Les producteurs espagnols accusent le nouveau projet de protection de la chaîne alimentaire de bénéficier à la filière agricole marocaine exportatrice. Ce lobby multiplie les attaques pour contrecarrer la concurrence nationale.

La filière espagnole de fruits et légumes s’en prend à sa concurrence marocaine, par le biais du projet de loi sur la modification de la loi sur la chaîne alimentaire. Ce projet, qui sera discuté au cours de cette semaine par la Commission de l’agriculture auprès de la Chambre basse espagnole, mobilise fortement le secteur agricole du pays voisin. À priori, il s’agit d’une législation réclamée depuis des lustres par le secteur, à savoir que les prix de vente couvrent les frais de production. Une fois la legislation adoptée, les producteurs seront mieux lotis : leurs produits ne peuvent plus être commercialisés en deçà du coût de revient. Cette nouvelle législation devrait protéger les producteurs espagnols contre les abus des grands distributeurs. Cependant, elle ne fait pas l’unanimité. Pire encore ! Le lobby des producteurs et exportateurs estime que cette nouvelle mesure devrait servir les intérêts de la filière exportatrice marocaine et lui permettre d’asseoir davantage sa place sur les étals communautaires. De fait, pour ce groupement, la filière exportatrice agricole marocaine est devenue l’argument passe-partout pour blinder sa position et évincer toute concurrence.
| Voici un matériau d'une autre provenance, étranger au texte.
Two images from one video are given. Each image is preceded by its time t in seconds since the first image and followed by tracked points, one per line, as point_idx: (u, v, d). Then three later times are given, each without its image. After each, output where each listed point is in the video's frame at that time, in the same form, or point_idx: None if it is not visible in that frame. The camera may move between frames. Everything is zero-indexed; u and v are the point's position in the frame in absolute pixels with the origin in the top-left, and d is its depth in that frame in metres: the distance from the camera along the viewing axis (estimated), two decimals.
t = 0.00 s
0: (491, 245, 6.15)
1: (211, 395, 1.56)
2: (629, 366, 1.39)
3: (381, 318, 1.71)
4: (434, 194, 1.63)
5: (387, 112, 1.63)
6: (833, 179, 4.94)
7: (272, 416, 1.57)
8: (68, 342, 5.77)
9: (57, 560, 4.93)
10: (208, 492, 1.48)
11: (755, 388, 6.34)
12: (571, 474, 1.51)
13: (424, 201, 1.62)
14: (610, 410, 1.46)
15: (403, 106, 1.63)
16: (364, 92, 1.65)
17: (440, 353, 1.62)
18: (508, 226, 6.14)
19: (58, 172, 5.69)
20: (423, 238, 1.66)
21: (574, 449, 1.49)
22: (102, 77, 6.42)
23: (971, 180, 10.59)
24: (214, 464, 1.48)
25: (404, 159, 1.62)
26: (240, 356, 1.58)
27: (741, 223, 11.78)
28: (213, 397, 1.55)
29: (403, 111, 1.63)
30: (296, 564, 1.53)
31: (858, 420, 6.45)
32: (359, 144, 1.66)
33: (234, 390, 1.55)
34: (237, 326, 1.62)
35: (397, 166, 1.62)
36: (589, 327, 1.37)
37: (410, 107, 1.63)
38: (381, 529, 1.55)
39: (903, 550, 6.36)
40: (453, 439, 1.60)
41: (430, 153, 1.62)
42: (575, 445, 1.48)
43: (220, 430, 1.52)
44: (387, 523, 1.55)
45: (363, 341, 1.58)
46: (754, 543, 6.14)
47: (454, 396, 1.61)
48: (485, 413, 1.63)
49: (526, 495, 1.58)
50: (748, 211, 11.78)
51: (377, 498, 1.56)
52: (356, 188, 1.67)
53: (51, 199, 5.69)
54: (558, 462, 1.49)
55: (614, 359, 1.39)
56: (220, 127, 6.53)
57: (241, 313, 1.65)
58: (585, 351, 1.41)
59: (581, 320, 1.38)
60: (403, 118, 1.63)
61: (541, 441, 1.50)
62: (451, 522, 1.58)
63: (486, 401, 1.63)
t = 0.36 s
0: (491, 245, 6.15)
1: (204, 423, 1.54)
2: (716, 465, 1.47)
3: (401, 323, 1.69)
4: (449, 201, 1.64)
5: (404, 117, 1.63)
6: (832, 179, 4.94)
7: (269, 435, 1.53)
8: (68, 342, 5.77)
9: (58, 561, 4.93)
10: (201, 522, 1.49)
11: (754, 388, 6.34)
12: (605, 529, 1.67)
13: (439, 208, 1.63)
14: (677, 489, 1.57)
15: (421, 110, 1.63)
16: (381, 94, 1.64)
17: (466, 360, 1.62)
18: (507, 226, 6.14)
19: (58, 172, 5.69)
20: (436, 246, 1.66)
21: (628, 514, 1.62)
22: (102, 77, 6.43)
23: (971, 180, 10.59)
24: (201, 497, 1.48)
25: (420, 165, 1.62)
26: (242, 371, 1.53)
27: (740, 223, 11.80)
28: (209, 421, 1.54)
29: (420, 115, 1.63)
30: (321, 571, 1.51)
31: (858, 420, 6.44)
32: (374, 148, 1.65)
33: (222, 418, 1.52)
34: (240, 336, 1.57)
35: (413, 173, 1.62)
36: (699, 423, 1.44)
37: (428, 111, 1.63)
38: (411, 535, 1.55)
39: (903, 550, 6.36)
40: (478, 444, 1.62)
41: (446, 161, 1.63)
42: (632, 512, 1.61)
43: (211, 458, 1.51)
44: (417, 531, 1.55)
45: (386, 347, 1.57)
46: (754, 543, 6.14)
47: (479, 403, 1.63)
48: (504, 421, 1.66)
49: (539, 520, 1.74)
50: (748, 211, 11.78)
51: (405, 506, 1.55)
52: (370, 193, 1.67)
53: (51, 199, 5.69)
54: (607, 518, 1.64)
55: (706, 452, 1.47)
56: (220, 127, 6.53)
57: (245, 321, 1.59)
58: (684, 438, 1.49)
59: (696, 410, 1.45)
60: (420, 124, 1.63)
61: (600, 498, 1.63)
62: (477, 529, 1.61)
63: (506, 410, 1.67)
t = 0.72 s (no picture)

Pour les producteurs agricoles espagnols, cette nouvelle norme législative contribuera à doper davantage la demande sur les expéditions marocaines, au vu de leur prix très compétitifs. Car, selon l’argumentaire du secteur agricole espagnol, l’établissement d’un prix de référence est, certes, une mesure louable, mais elle devrait s’appliquer aussi sur les envois agricoles en provenance de pays tiers.
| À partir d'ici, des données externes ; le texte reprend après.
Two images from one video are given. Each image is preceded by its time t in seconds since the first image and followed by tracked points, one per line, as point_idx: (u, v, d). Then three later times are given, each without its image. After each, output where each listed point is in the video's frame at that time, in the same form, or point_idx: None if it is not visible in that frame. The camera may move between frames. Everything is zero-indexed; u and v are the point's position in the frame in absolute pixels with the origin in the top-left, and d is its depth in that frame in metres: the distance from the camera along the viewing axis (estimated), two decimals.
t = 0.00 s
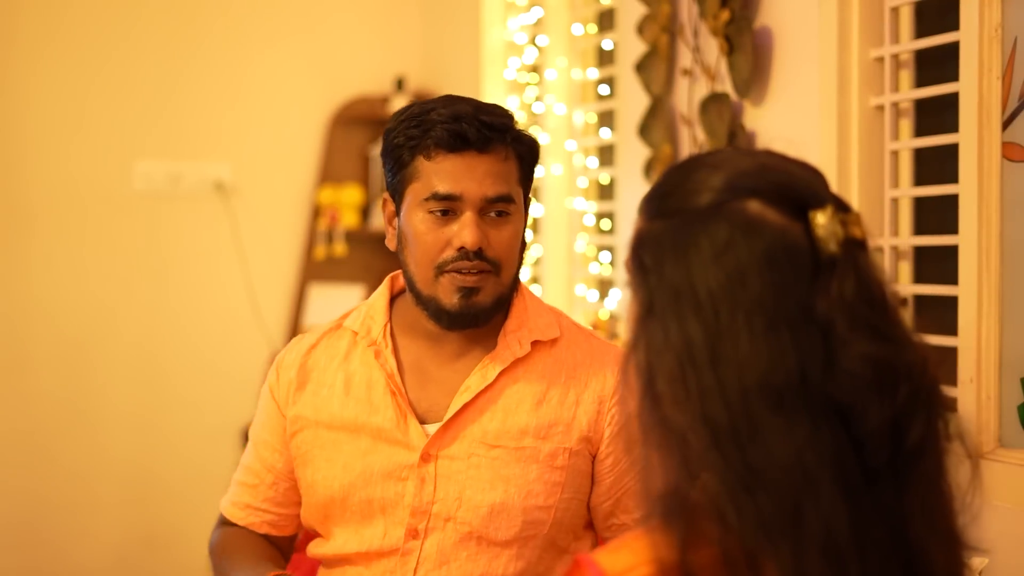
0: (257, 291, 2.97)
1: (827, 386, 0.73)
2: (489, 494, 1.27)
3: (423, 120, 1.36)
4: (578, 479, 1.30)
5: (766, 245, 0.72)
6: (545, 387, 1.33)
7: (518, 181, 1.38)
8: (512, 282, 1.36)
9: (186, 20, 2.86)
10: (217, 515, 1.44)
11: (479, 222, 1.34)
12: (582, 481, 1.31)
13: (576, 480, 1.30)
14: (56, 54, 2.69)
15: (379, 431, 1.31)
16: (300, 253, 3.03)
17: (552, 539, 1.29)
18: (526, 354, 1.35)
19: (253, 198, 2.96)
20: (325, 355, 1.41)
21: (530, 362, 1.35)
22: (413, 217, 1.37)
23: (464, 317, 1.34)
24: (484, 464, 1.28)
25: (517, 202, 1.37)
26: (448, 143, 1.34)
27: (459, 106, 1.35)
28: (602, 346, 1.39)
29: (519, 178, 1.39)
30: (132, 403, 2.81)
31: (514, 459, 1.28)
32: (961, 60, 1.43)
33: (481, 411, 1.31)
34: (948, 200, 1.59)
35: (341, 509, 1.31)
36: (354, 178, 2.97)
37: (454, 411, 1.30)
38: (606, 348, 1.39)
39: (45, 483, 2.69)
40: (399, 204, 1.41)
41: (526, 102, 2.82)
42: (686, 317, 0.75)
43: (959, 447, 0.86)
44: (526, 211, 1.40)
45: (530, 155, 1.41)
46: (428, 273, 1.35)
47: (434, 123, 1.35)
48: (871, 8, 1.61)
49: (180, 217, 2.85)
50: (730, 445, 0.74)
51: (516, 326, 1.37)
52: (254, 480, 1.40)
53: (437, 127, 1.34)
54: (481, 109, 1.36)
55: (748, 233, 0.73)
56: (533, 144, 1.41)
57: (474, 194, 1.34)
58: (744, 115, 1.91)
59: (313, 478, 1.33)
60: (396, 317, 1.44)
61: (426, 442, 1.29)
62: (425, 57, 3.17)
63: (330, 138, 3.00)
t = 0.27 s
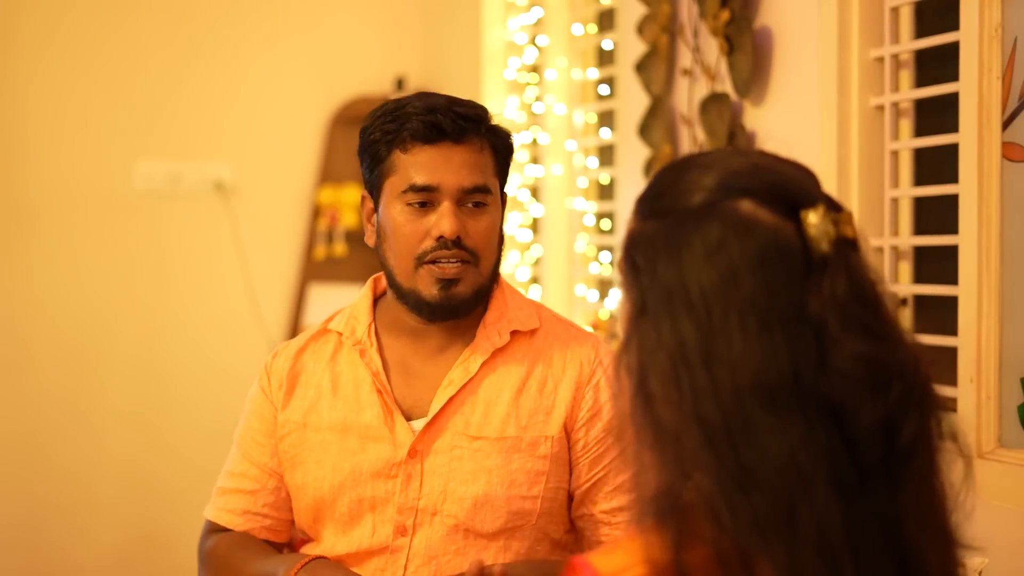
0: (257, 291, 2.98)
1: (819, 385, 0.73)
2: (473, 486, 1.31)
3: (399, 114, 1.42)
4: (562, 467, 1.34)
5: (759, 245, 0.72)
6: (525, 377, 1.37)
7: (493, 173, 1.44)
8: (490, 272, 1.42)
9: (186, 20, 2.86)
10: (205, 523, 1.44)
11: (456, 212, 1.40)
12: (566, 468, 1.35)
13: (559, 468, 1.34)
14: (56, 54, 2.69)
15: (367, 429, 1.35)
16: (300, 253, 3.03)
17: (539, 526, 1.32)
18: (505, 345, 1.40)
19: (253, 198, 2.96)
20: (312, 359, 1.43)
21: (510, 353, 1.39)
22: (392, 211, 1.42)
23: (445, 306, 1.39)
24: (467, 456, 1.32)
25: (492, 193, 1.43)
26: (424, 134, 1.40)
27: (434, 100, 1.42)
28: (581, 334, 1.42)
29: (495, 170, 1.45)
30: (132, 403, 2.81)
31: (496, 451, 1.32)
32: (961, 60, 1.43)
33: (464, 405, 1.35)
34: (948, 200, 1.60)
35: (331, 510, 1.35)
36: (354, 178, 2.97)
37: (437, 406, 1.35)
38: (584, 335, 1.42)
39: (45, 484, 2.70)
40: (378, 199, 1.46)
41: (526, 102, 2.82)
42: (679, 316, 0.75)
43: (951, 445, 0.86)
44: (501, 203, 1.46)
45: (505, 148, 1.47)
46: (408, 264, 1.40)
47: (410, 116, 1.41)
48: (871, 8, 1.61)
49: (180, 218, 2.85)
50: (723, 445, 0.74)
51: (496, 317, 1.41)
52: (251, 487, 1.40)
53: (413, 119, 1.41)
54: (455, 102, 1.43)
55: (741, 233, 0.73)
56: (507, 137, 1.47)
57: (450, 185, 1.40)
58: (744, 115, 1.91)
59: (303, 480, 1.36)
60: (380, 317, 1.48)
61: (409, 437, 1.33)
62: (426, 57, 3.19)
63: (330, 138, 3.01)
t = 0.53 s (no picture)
0: (257, 291, 2.98)
1: (807, 388, 0.73)
2: (459, 487, 1.30)
3: (374, 114, 1.41)
4: (549, 466, 1.34)
5: (748, 248, 0.73)
6: (510, 376, 1.36)
7: (470, 172, 1.44)
8: (467, 272, 1.42)
9: (186, 20, 2.87)
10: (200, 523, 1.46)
11: (431, 212, 1.39)
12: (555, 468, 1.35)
13: (547, 468, 1.34)
14: (56, 54, 2.70)
15: (349, 433, 1.34)
16: (300, 253, 3.04)
17: (528, 528, 1.32)
18: (488, 345, 1.39)
19: (253, 198, 2.97)
20: (294, 363, 1.43)
21: (493, 353, 1.39)
22: (367, 210, 1.42)
23: (420, 307, 1.39)
24: (453, 459, 1.31)
25: (468, 192, 1.43)
26: (398, 134, 1.39)
27: (409, 99, 1.41)
28: (567, 332, 1.42)
29: (471, 170, 1.44)
30: (132, 403, 2.82)
31: (483, 452, 1.31)
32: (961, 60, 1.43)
33: (448, 405, 1.35)
34: (948, 200, 1.61)
35: (317, 514, 1.34)
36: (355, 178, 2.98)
37: (421, 406, 1.34)
38: (571, 333, 1.42)
39: (45, 483, 2.70)
40: (354, 198, 1.46)
41: (526, 102, 2.82)
42: (666, 318, 0.76)
43: (939, 442, 0.86)
44: (478, 202, 1.45)
45: (482, 146, 1.46)
46: (383, 264, 1.40)
47: (385, 116, 1.40)
48: (871, 8, 1.61)
49: (180, 218, 2.86)
50: (710, 449, 0.74)
51: (478, 318, 1.41)
52: (229, 489, 1.42)
53: (388, 119, 1.40)
54: (430, 101, 1.42)
55: (729, 235, 0.73)
56: (484, 137, 1.47)
57: (424, 185, 1.39)
58: (744, 115, 1.91)
59: (290, 485, 1.36)
60: (362, 319, 1.47)
61: (394, 439, 1.32)
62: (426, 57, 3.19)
63: (330, 138, 3.01)
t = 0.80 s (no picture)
0: (257, 291, 2.99)
1: (799, 385, 0.73)
2: (438, 492, 1.26)
3: (365, 115, 1.37)
4: (529, 471, 1.29)
5: (737, 247, 0.73)
6: (492, 379, 1.31)
7: (461, 178, 1.39)
8: (455, 279, 1.37)
9: (187, 20, 2.87)
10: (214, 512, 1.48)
11: (420, 218, 1.35)
12: (535, 473, 1.29)
13: (528, 473, 1.28)
14: (56, 54, 2.70)
15: (331, 434, 1.31)
16: (300, 253, 3.04)
17: (506, 534, 1.27)
18: (470, 349, 1.34)
19: (253, 199, 2.97)
20: (282, 362, 1.40)
21: (476, 356, 1.34)
22: (355, 213, 1.38)
23: (405, 314, 1.34)
24: (432, 462, 1.27)
25: (458, 198, 1.38)
26: (388, 137, 1.35)
27: (400, 101, 1.36)
28: (553, 334, 1.36)
29: (462, 175, 1.39)
30: (132, 403, 2.82)
31: (461, 456, 1.27)
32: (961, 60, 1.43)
33: (428, 407, 1.30)
34: (948, 199, 1.61)
35: (299, 513, 1.31)
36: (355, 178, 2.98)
37: (400, 408, 1.30)
38: (557, 336, 1.36)
39: (45, 483, 2.71)
40: (342, 200, 1.41)
41: (527, 102, 2.83)
42: (656, 319, 0.76)
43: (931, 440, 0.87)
44: (468, 209, 1.41)
45: (474, 149, 1.41)
46: (369, 268, 1.36)
47: (376, 118, 1.36)
48: (871, 8, 1.61)
49: (180, 218, 2.86)
50: (701, 448, 0.75)
51: (460, 321, 1.35)
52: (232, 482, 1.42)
53: (378, 122, 1.35)
54: (422, 104, 1.37)
55: (719, 234, 0.73)
56: (477, 142, 1.42)
57: (413, 190, 1.34)
58: (744, 115, 1.91)
59: (273, 483, 1.34)
60: (347, 319, 1.44)
61: (373, 441, 1.29)
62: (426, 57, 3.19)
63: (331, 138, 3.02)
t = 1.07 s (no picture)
0: (257, 292, 2.99)
1: (797, 384, 0.73)
2: (428, 492, 1.26)
3: (368, 123, 1.35)
4: (521, 471, 1.28)
5: (735, 246, 0.73)
6: (484, 379, 1.31)
7: (463, 188, 1.37)
8: (453, 290, 1.37)
9: (187, 20, 2.88)
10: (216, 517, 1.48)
11: (421, 231, 1.34)
12: (526, 473, 1.28)
13: (519, 473, 1.27)
14: (57, 54, 2.70)
15: (326, 434, 1.32)
16: (301, 253, 3.04)
17: (498, 535, 1.26)
18: (464, 349, 1.34)
19: (253, 198, 2.97)
20: (281, 360, 1.41)
21: (470, 356, 1.34)
22: (356, 221, 1.37)
23: (402, 325, 1.34)
24: (423, 462, 1.27)
25: (460, 211, 1.36)
26: (392, 150, 1.33)
27: (404, 112, 1.34)
28: (547, 333, 1.35)
29: (464, 185, 1.38)
30: (132, 403, 2.82)
31: (452, 456, 1.27)
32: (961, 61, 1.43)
33: (421, 407, 1.31)
34: (948, 199, 1.61)
35: (294, 513, 1.32)
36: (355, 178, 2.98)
37: (393, 408, 1.30)
38: (550, 335, 1.35)
39: (46, 483, 2.71)
40: (344, 203, 1.40)
41: (527, 102, 2.83)
42: (653, 320, 0.76)
43: (928, 439, 0.87)
44: (470, 219, 1.39)
45: (478, 155, 1.39)
46: (367, 276, 1.36)
47: (379, 129, 1.33)
48: (871, 8, 1.61)
49: (180, 218, 2.86)
50: (698, 449, 0.74)
51: (456, 321, 1.35)
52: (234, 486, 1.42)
53: (382, 133, 1.33)
54: (427, 115, 1.34)
55: (716, 233, 0.73)
56: (481, 151, 1.39)
57: (415, 204, 1.33)
58: (744, 116, 1.91)
59: (269, 481, 1.34)
60: (346, 319, 1.44)
61: (366, 440, 1.29)
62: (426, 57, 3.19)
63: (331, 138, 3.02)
Dans le cas contraire, les agriculteurs ibériques estiment que cette mesure profitera largement aux exportations agricoles marocaines. Selon les pronostics de ces professionnels, les exportateurs marocains auront plus de marge de manœuvre pour écouler leurs marchandises à des prix plus compétitifs, vu que leurs concurrents espagnols auront les mains liées et ne peuvent baisser les prix. Ceux-ci ne peuvent, en aucun cas, être inférieurs au prix naturel. Par contre, déplorent-ils, les exportateurs ne peuvent commercialiser leurs marchandises tant que les tarifs sont inférieurs au prix de revient. “Ainsi, la production marocaine en profitera pour liquider tout ce que le secteur horticole espagnol ne peut placer en-dessous du prix de revient”, se lamente l’association des organisations des producteurs de fruits et l’horticulture (COEXPHAL). Ce qui entraînera, ajoute l’organisation, une domination marocaine et hollandaise sur ce marché, craint-elle. La filière ne sait plus «sur quel pied danser». D’une part, elle réclame une meilleure protection face aux grands distributeurs, accusés de dicter leur loi et tirer les prix vers le bas, au détriment des producteurs. D’une autre part, elle espère éliminer la concurrence marocaine, en lui imposant une législation purement espagnole. Car pour ce lobby, les conditions de production ne sont pas les mêmes, comme la main-d’œuvre jugée plus abordable au royaume. Cependant, ce qu’elle cherche la filière, c’est un protectionnisme sévère, qui élimine toute velléité de concurrence. Pour le moment, le gouvernement espagnol refuse d’apporter tout amendement à ce projet.